[Scedc_users] SCEDC Newsletter - Volume 1, Issue 3

scedc_users at hungabee.gps.caltech.edu scedc_users at hungabee.gps.caltech.edu
Thu Jul 29 11:12:26 PDT 2004


Welcome to the third issue of the Southern California Earthquake Data
Center's electronic newsletter. We produce this quarterly newsletter as part
of our continuing efforts to make SCEDC data more accessible to our users,
to improve our communication and outreach and to promote the tools and
services we provide. 

This newsletter will be archived at: www.data.scec.org/about/chronicle/.
Please send your questions, comments, suggestions to:
webmgr at quakedc.gps.caltech.edu. 

Contents:
		A. The Archive
		B. What's new with STP (Seismic Transfer Program)?
		C. Dataless SEED volumes now Available at the SCEDC
		D. DHI at the SCEDC
		E. Highlight: The SCEDC/SCSN Database System
		F. Strong-Motion Naming and Aliases
		G. USArray - BigFoot


A. The Archive

The Archive: By the Numbers

Total size of the waveform archive:	3,449 GB
Size of SCEDC parametric and waveform database: 	235,647,421 rows

For the period of April 1 - June 30, 2004:

Data transferred via STP:
*	1,695,677 waveforms = average of 18,768 waveforms daily.
*	204 gigabytes of waveform data = average of 2,250 megabytes daily =
26 kilobytes per second.

The SCEDC archived:
*	4,045 events
*	935,082 waveforms
*	70,356 arrivals
*	195,284 amplitudes

magnitude	Number of local events (le):
----------------------------------------------------
0-1	1236
1-2	1801
2-3	241
3-4	23
4-5	1
5-6	1

# events: 	event type
---------------------------
3304		le (local event)
191		qb (quarry blast)
323	 	re (regional event)
26		sn (sonic blast)
1		st (subnet trigger)
200		ts (teleseism)
-----------------------------------------
4045		Total


Six month summary of requests for catalog information:

Jan	102,347
Feb	84,199
Mar	154,047
Apr	96,764
May	45,025
Jun	103,796
-------------------------------------
Total:	586,178


Continuous Archiving of High-Sample Rate Data

The SCEDC continuously archived 7 hours of HH_, HL_ (80 sps) and EH_, EL_
(100 sps) data from the entire CI and AZ array for the June 15th, 2004
magnitude 5.3 offshore event (42 miles SE of San Clemente Island; EVID:
14065544).

More information on this topic is available at
http://www.data.scec.org/about/sigeventsshot.html


B. What's new with STP (Seismic Transfer Program)?

New STP Client - Version 1.4 for Windows

In response to requests from the user community, we have recently released a
STP console client for Windows. This client is virtually identical to the
UNIX and Linux versions, but it operates in the Windows environment and
allows users to download SCEDC data directly onto their PC.

To get STP 1.4 for Windows:

1. go to http://www.data.scec.org/ftp/programs/stp/ 
2. left click on stp.exe
3. save file to disk
4. double-click on stp.exe

Any data downloaded will be saved into the same directory that you run
stp.exe from. As an example, try:
STP> PHASE -f northridge.txt -e 3144585
This command will save a file (the -f command) called northridge.txt
containing phase information for the event (the -e command) 3144585, the
event ID for the 6.7 Northridge event to your working directory.

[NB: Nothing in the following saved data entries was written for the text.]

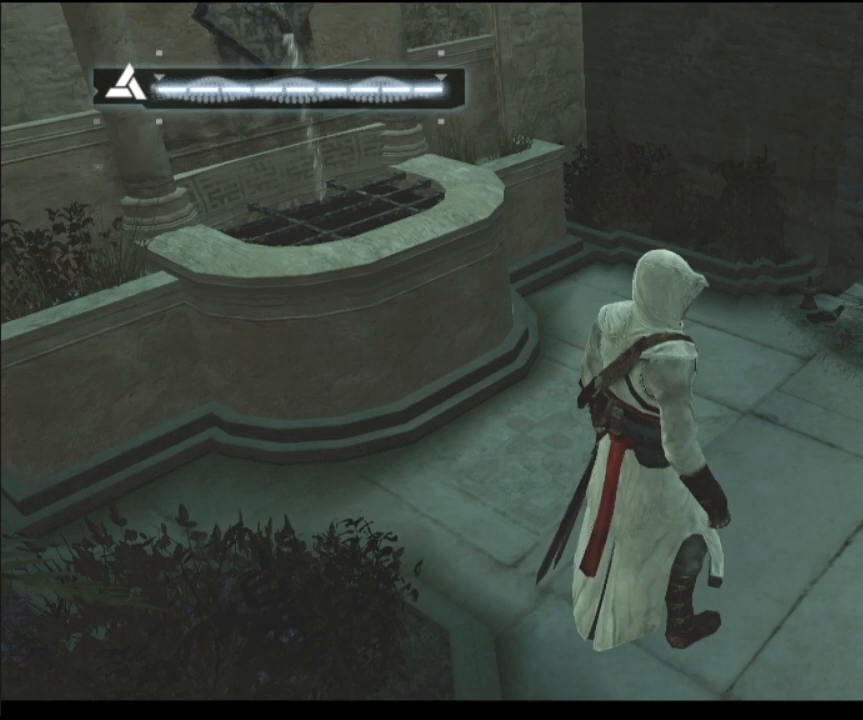
{"keys": [], "mouse": [], "events": []}
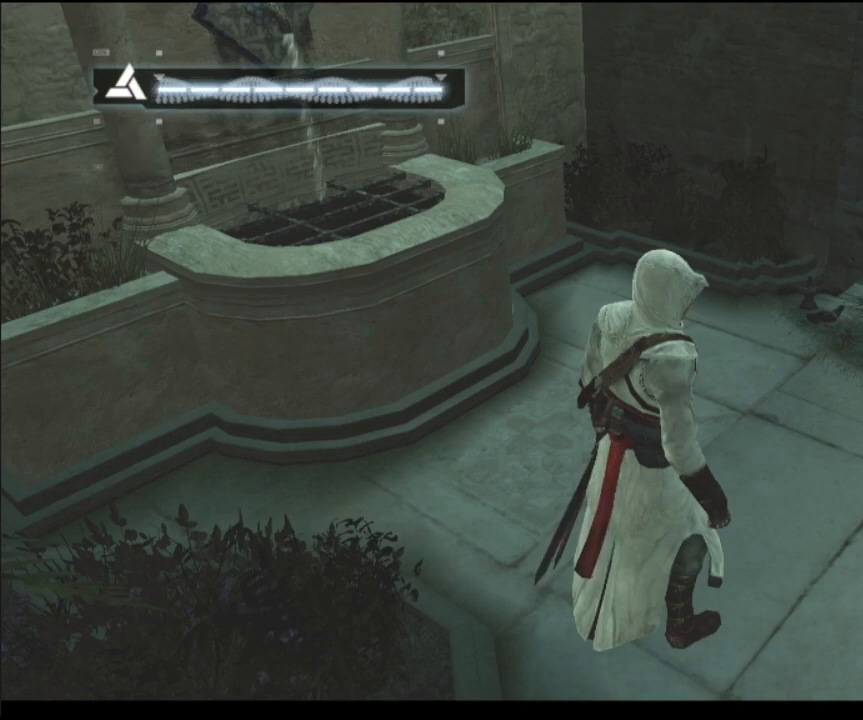
{"keys": [], "mouse": [], "events": []}
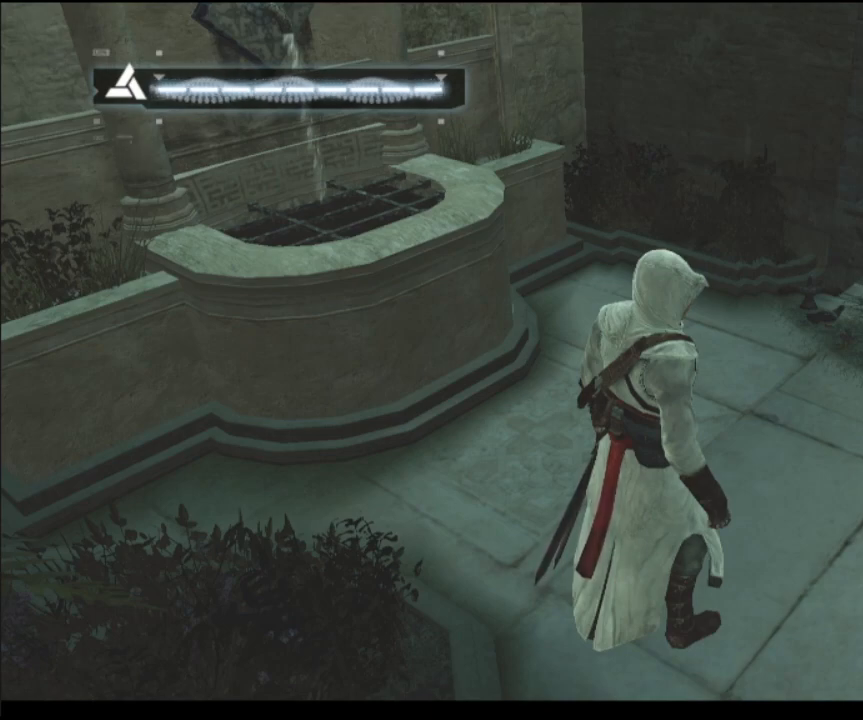
{"keys": [], "mouse": [], "events": []}
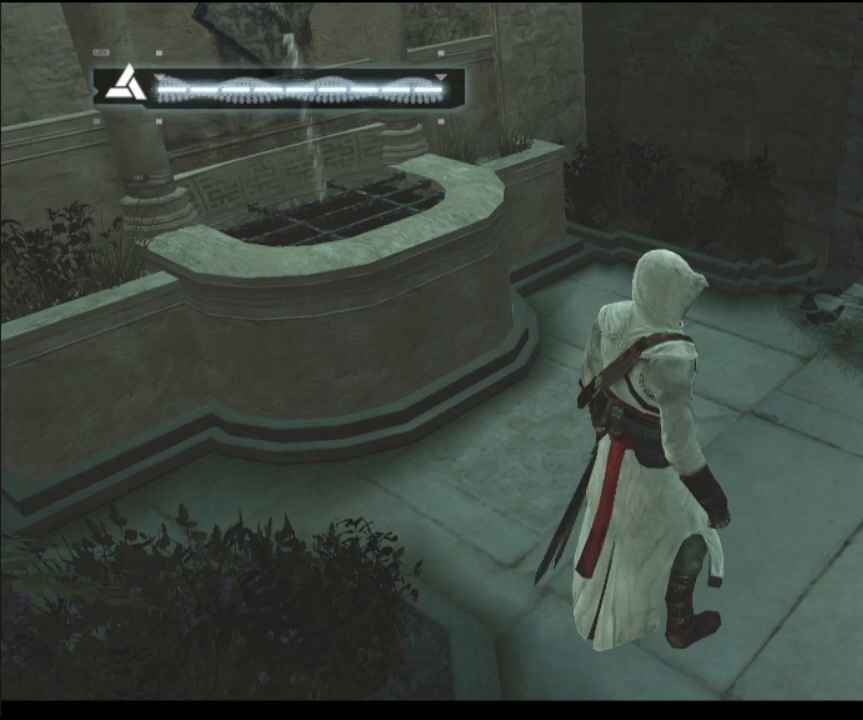
{"keys": [], "mouse": [], "events": []}
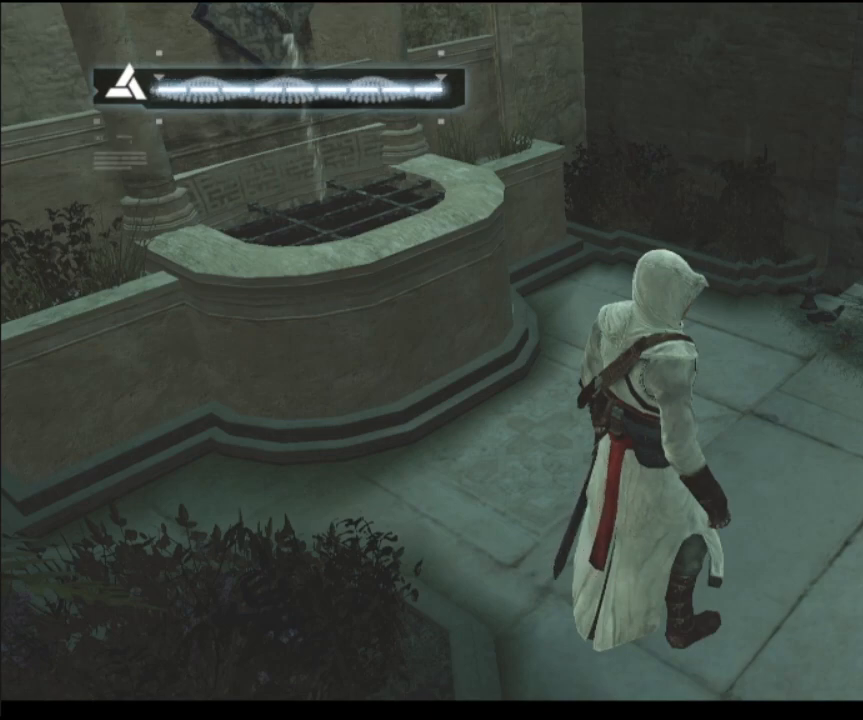
{"keys": [], "mouse": [], "events": []}
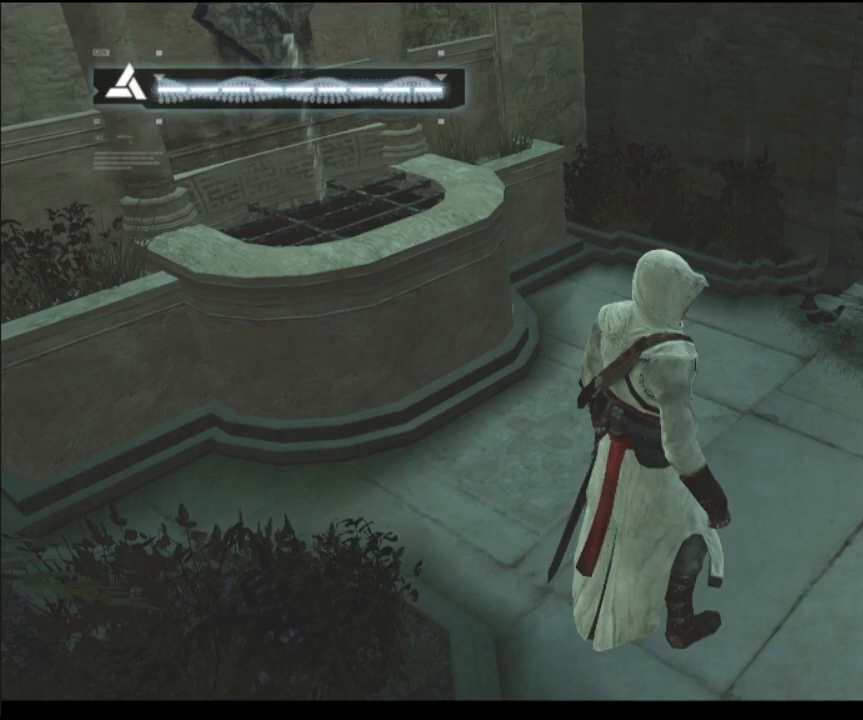
{"keys": [], "mouse": [], "events": [[250, "mouse_right", "down"], [334, "mouse_right", "up"]]}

The SCEDC has also developed a GUI version of STP that runs on Windows. To
get the GUI version of STP 1.4 for Windows:

1. go to http://www.data.scec.org/ftp/programs/stp/ 
2. left click on stp_gui.exe
3. save file to disk
4. double-click on stp_gui.exe

The Windows console client version functions similar to the UNIX and Linux
client version, while the GUI version looks similar to the Java version of
STP that runs on the SCEDC website. If you experience any difficulties using
either client program, please let us know by emailing:
mullaney at gps.caltech.edu.

Differences between the Windows and UNIX/Linux Client Versions.

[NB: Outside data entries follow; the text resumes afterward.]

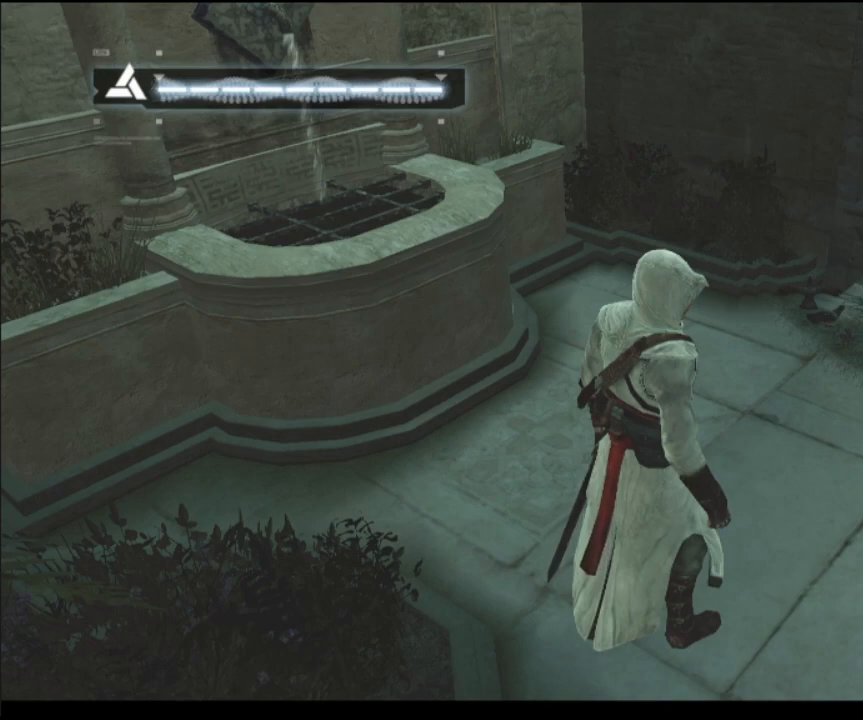
{"keys": [], "mouse": [], "events": []}
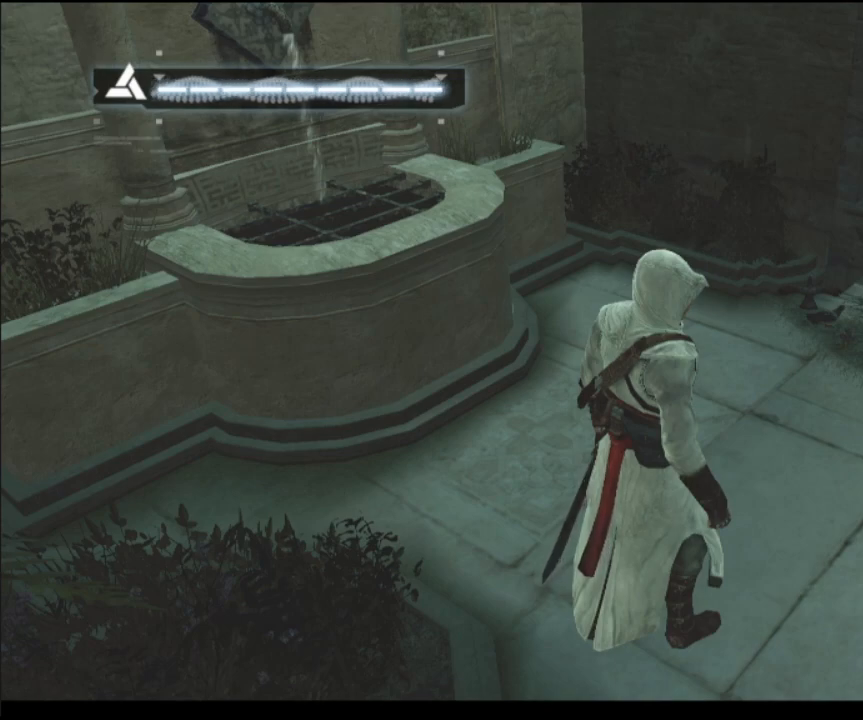
{"keys": [], "mouse": [], "events": []}
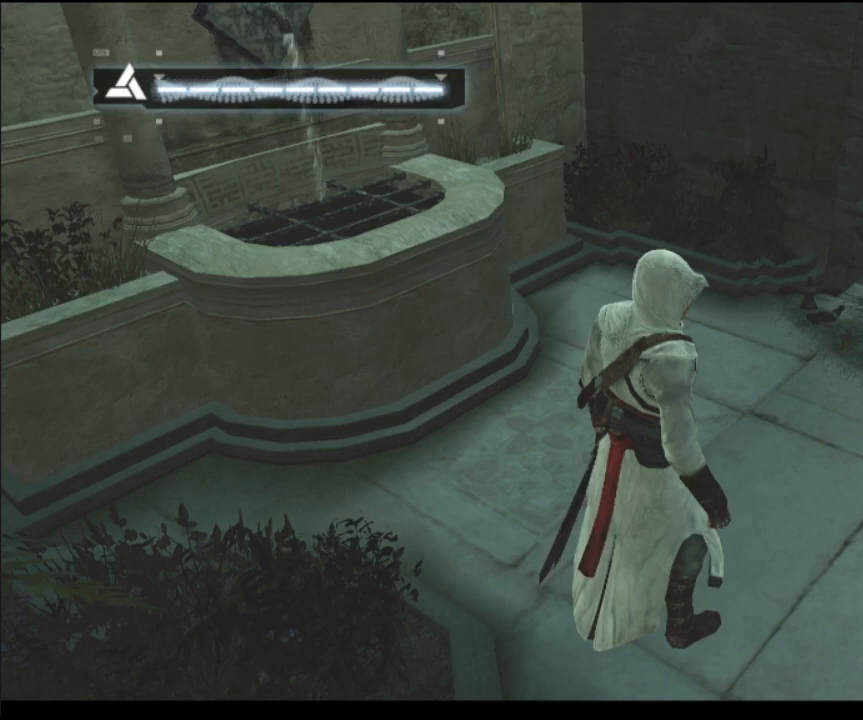
{"keys": [], "mouse": [], "events": []}
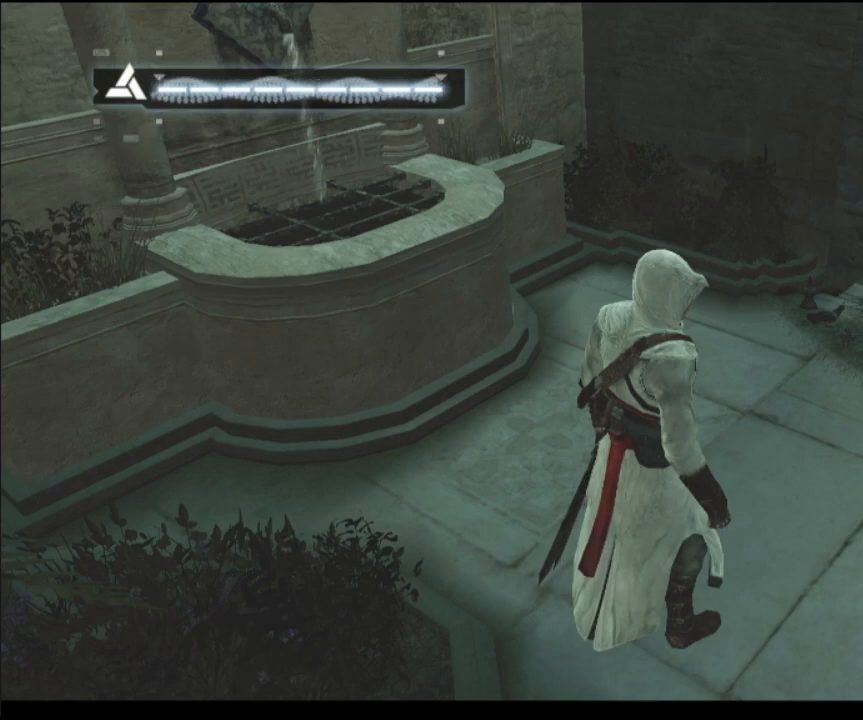
{"keys": [], "mouse": [], "events": []}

Although the Windows client version of STP looks and works almost exactly
the same as the UNIX and Linux client versions, and most of the code has
remained the same in modifying STP for Windows, there is a significant
difference in the way the programs function. In the UNIX and Linux versions
of STP, the client communicates with the server by sending to, and receiving
files from the server. Because this method would not work on Windows, it was
necessary to use raw socket functions to communicate with the server
instead. For STP to work on a Windows platform, it was necessary to set up a
Windows Socket (Winsock), which creates a network programming interface for
Windows. 


C. Dataless SEED volumes now Available at the SCEDC

The SCEDC and SCSN have cooperated to complete the production of station
metadata in the form of dataless SEED volumes for the present configuration
of all currently-active SCSN broadband stations. A listing of the stations
available and links to the volumes are available from the SCEDC website at
http://www.data.scec.org/stations/seed/dl_seed.php. This effort is being
expanded to provide a complete station history for all SCSN stations. 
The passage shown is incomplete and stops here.